Direct Air Capture Break-Even Calculator

Calculate the cost per tonne of CO2 removed via direct air capture at any scale

Enter plant capacity, capital cost, operating cost, energy demand per tonne, grid carbon intensity, and energy price to compute the levelised cost of carbon removal in dollars per net tonne removed and benchmark it against IEA cost-down trajectories. It runs free in your browser on Gera Tools, with nothing uploaded.

Last updated Source: Gera Tools

Why is net removal lower than gross capture?

Running a DAC plant consumes energy, and if that energy is not zero-carbon it emits CO2. Those parasitic emissions must be subtracted from gross capture to give net removal. The tool computes net tonnes as gross capture minus energy-related emissions, then divides total cost by net tonnes.

Direct air capture (DAC) removes CO2 directly from ambient air, but its cost per tonne is highly sensitive to plant scale, energy demand, and crucially the carbon intensity of the energy that powers it. This calculator computes the levelised cost of carbon removal (LCCR) on a net basis — after subtracting the parasitic emissions of running the plant — and benchmarks it against the cost-down trajectory the IEA projects.

How it works

The calculation combines three cost components per tonne and adjusts capture for energy emissions:

energy cost   = energy_kWh_per_t × price_per_kWh
parasitic CO2 = energy_kWh_per_t × grid_intensity_kg_per_kWh / 1000   (t per t captured)
net fraction  = 1 − parasitic CO2
cost per gross tonne = capex_per_t + opex_per_t + energy cost
LCCR (per net t)     = cost per gross tonne / net fraction

Because the cost is incurred per tonne captured but the climate benefit accrues per tonne net removed, dividing by the net fraction is what produces an honest removal cost. Powering the plant with high-carbon energy shrinks the net fraction sharply and inflates the LCCR.

Example and notes

A plant capturing 1,000 tCO2/year at 300 capex per tonne, 150 opex per tonne, needing 2,000 kWh per tonne at 0.04 per kWh, on a grid at 0.05 kg CO2/kWh, has a small parasitic fraction and a gross cost near 530 per tonne. On a dirty grid at 0.4 kg/kWh the parasitic fraction climbs to 0.8 tonne emitted per tonne captured, leaving a net fraction of only 0.2 and pushing the net removal cost far higher. The lesson is structural: DAC economics live or die on cheap, low-carbon energy, not on the capture chemistry alone.
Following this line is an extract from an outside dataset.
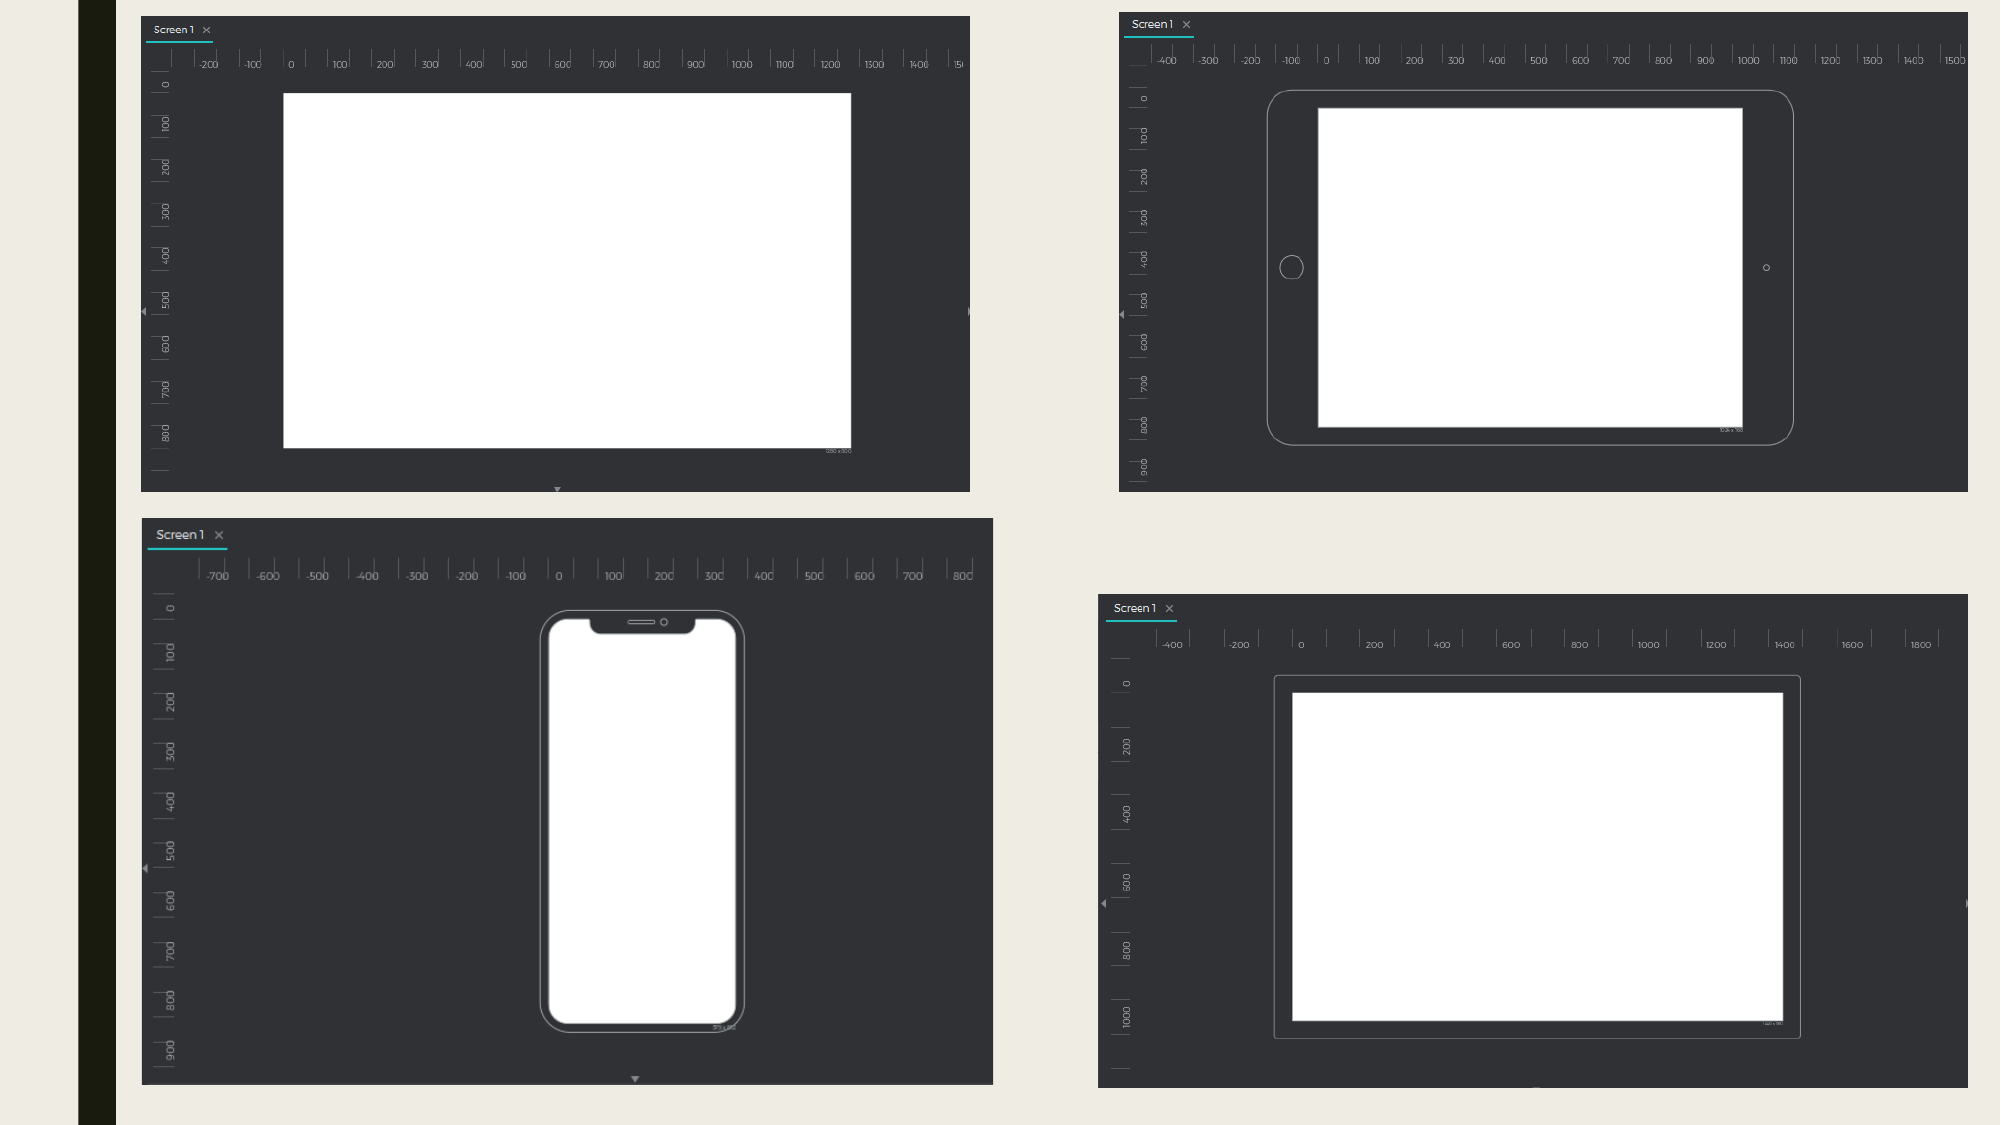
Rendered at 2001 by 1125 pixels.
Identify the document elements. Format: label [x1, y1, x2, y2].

Energy demand: solid sorbent vs liquid solvent

The two main DAC technologies have very different energy profiles:

  • Solid direct air capture (S-DAC) — uses a solid sorbent that binds CO2 at ambient temperature, then releases it when heated. Energy demand is primarily thermal (low-temperature heat, roughly 80–120°C) plus electricity for fans and compression. Total energy is typically in the range of 5–10 GJ per tonne of CO2 (about 1,400–2,800 kWh/t).
  • Liquid solvent DAC (L-DAC) — uses a liquid hydroxide solution that reacts with atmospheric CO2, then regenerates at much higher temperatures (roughly 900°C calcination). Energy demand is higher, and regeneration heat must come from a high-temperature source.

These figures are approximate ranges from published project data and academic literature. Your specific plant design, capture rate, and sorbent cycle will produce different values. Enter the actual design figure for your plant rather than using these ranges as defaults.

Using this for investment and policy analysis

The LCCR this calculator produces is useful for:

  • Comparing DAC to other carbon removal pathways such as bioenergy with carbon capture (BECCS) or enhanced weathering, on a cost-per-net-tonne basis.
  • Carbon credit pricing — a removal credit cannot be priced below the LCCR without a subsidy. If the LCCR is 600 USD/t and credits sell at 200 USD/t, the gap is the subsidy required per tonne.
  • Sensitivity analysis — vary energy price and grid intensity to see how much of the total cost is locked into current energy market conditions versus the plant’s capital structure.
  • IEA benchmark comparison — the tool flags where your computed figure sits relative to the published IEA cost-down milestones, useful for assessing whether a plant design is on a plausible trajectory toward commercial viability.

The output is only as good as the inputs. Treat CAPEX per tonne as already amortised over the plant’s productive lifetime at the relevant discount rate — do not enter total construction cost directly.